- [Requirement]: This exercise asks for every line of the material that contains the word "lines".

- [Data listing]:
- - -

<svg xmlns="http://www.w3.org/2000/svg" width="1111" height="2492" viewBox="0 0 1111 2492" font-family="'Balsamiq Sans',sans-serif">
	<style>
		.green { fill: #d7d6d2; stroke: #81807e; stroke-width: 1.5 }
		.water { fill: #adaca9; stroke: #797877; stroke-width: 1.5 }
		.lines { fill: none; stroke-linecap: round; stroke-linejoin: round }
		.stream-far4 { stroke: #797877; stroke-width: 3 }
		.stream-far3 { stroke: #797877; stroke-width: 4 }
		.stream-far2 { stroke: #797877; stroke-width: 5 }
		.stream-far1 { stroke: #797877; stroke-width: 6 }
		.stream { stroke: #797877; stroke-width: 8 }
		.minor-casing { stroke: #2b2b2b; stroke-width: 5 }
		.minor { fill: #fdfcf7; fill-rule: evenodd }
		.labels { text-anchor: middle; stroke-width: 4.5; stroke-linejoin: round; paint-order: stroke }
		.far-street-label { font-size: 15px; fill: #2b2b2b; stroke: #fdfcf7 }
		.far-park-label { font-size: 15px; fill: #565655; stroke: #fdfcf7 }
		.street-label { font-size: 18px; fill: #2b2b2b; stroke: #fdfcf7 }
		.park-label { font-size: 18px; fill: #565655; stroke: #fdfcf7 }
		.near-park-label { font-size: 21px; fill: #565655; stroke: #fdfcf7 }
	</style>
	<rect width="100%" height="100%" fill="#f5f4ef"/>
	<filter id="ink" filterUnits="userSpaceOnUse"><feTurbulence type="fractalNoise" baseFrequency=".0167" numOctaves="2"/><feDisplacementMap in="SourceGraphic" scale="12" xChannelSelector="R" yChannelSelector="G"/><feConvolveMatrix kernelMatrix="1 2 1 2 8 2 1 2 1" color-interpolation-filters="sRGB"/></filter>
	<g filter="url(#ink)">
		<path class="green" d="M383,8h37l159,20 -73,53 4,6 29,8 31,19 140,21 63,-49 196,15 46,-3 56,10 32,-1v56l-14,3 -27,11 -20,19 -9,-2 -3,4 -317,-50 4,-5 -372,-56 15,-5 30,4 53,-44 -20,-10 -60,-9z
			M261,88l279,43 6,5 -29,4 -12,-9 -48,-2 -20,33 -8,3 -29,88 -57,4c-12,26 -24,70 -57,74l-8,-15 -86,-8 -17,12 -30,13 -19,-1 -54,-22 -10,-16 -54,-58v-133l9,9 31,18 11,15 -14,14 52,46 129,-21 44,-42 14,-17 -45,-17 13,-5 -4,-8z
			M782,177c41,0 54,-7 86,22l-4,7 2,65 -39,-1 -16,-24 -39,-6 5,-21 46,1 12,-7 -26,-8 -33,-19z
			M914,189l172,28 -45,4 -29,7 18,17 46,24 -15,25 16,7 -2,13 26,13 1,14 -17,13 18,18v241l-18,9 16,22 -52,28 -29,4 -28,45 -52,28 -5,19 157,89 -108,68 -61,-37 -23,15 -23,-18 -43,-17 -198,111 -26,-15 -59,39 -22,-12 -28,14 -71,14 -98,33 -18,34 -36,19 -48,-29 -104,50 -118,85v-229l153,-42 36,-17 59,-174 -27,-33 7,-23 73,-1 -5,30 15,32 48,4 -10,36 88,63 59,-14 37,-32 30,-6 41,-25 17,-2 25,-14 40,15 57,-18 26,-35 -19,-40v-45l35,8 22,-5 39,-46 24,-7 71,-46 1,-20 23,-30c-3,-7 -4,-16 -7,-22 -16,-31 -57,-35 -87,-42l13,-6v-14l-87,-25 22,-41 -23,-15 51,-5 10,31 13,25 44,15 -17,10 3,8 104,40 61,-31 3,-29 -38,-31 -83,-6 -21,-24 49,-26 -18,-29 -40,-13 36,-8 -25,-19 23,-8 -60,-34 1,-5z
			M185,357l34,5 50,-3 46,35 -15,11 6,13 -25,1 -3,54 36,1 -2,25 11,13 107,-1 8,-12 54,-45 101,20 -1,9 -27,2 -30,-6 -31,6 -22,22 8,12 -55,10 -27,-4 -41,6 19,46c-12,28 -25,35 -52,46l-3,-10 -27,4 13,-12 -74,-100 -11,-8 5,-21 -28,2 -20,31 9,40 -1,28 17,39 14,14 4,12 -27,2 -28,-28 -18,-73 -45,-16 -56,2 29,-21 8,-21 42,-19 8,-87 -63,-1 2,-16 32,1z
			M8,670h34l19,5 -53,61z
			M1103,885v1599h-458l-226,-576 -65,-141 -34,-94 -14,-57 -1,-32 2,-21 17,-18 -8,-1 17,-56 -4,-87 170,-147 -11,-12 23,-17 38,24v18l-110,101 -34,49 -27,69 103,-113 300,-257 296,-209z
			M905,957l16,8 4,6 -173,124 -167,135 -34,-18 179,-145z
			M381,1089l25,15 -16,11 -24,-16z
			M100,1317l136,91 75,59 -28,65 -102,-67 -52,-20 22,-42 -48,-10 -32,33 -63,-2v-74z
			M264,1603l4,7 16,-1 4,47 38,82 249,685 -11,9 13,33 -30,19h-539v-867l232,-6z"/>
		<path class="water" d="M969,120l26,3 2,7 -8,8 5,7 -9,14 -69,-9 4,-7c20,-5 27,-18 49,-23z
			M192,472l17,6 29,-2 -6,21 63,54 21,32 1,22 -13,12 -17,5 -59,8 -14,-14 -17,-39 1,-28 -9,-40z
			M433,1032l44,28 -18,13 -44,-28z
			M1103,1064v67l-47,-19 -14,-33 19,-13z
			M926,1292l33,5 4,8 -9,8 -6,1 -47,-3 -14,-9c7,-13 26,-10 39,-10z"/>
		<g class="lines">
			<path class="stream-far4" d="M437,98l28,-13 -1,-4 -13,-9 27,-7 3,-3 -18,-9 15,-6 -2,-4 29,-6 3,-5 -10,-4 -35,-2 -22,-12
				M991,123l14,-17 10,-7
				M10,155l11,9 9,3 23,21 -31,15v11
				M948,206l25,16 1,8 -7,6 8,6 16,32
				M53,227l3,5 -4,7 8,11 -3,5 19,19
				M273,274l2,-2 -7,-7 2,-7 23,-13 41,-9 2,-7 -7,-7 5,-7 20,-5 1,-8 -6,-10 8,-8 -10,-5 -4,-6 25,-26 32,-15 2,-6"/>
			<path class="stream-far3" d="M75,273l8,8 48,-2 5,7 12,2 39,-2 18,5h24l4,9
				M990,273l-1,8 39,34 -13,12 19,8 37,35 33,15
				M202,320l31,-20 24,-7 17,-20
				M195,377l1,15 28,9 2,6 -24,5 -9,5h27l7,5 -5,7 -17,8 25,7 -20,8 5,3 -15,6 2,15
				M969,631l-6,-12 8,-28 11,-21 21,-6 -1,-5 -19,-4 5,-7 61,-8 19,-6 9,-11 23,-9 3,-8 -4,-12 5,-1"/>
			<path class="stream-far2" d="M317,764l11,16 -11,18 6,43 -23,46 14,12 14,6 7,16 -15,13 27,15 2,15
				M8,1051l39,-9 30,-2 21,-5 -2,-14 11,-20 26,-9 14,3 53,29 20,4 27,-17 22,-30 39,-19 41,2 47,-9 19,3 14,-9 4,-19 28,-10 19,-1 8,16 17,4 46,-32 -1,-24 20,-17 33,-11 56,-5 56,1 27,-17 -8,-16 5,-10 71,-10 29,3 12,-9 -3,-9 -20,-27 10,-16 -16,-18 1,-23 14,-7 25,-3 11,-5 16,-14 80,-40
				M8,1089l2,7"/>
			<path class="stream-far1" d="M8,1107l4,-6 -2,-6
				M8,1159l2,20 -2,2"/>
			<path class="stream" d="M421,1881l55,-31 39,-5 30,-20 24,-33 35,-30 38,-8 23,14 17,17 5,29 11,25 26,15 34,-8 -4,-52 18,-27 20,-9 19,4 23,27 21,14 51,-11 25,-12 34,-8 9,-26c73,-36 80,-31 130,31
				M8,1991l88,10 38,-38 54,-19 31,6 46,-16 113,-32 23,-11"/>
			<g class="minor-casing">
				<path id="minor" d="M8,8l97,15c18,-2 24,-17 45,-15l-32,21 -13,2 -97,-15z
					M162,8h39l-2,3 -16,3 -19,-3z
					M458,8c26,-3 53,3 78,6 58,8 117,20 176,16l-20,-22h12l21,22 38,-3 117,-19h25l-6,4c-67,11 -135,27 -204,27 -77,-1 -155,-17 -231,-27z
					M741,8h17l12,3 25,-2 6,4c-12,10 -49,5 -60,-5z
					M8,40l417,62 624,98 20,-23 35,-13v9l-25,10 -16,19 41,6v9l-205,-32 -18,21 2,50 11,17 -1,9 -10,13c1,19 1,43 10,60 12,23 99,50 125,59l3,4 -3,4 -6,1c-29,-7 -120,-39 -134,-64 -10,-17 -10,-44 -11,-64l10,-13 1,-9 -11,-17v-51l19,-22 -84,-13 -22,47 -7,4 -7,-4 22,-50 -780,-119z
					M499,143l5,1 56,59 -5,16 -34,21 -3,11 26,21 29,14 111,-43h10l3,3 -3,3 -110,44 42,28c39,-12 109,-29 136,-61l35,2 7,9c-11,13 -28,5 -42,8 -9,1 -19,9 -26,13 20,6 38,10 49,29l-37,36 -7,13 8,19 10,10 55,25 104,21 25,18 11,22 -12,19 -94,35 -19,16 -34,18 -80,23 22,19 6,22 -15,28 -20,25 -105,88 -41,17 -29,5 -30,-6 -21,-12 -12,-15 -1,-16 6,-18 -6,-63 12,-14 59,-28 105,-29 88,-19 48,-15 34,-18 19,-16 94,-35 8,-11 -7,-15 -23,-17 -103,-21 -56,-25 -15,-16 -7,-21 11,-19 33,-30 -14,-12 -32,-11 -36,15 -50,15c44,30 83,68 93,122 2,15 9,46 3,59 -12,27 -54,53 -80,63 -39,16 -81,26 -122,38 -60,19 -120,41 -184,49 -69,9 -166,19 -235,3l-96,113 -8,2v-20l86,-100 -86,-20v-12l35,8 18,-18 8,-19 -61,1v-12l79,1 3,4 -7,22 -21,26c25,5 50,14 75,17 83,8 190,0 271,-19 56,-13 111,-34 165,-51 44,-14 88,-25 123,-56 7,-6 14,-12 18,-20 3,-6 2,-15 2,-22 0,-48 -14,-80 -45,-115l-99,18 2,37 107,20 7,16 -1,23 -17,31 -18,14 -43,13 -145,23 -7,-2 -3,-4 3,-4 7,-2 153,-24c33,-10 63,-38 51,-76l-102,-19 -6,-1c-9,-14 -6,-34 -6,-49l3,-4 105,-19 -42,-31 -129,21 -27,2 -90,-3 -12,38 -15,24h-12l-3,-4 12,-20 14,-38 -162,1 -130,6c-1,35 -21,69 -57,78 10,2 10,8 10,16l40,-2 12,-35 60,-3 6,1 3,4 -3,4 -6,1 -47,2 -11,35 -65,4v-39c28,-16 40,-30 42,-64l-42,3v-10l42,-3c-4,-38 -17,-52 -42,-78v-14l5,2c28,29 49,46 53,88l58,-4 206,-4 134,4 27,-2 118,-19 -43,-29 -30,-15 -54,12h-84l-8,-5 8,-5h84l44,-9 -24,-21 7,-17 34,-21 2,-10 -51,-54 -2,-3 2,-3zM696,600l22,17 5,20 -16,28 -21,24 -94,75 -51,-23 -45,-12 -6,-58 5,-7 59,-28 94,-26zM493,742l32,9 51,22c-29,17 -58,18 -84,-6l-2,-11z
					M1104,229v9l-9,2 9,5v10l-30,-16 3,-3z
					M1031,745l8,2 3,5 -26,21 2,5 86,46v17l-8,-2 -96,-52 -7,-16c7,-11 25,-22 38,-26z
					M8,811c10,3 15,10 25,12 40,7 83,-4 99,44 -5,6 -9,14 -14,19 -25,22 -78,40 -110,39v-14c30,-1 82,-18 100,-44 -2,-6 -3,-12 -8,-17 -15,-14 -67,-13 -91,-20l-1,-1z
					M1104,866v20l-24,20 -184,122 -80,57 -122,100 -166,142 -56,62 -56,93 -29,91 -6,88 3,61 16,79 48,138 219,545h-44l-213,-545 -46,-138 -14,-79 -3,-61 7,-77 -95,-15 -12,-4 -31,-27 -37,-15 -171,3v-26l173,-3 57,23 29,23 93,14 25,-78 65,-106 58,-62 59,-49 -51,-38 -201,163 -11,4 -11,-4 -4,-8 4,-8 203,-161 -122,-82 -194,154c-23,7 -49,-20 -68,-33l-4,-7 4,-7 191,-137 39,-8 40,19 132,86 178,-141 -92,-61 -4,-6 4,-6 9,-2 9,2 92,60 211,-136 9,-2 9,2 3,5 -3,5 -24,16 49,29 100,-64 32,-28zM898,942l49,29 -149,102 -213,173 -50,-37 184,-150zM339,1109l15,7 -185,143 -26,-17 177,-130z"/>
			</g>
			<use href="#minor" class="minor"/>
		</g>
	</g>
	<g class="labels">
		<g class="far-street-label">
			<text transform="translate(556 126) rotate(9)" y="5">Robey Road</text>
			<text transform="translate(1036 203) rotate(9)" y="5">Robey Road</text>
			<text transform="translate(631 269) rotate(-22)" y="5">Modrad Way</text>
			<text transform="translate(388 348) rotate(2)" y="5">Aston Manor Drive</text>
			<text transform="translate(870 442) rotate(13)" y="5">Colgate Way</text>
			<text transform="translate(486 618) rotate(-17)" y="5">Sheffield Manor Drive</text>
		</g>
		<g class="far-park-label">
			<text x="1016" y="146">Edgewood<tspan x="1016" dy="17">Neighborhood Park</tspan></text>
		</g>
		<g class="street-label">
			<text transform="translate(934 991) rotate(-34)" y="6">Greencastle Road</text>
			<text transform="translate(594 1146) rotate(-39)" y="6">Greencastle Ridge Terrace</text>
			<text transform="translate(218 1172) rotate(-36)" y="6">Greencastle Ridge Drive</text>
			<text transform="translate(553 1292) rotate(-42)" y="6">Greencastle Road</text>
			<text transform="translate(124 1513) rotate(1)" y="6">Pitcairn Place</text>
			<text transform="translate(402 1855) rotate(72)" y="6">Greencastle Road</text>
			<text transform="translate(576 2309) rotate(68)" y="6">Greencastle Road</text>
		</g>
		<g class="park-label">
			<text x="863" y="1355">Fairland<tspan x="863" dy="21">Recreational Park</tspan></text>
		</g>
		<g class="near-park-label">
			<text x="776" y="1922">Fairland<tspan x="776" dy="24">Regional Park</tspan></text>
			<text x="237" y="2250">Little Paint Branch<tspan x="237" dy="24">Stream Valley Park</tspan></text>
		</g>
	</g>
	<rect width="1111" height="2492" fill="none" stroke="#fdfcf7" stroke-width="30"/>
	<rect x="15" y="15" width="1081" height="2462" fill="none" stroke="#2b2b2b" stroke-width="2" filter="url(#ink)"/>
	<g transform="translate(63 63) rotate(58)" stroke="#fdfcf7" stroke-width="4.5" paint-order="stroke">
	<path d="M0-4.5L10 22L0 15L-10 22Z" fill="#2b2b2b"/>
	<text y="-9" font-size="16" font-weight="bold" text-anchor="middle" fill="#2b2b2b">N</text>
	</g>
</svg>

- - -

- [Task solution]:
		.lines { fill: none; stroke-linecap: round; stroke-linejoin: round }
		<g class="lines">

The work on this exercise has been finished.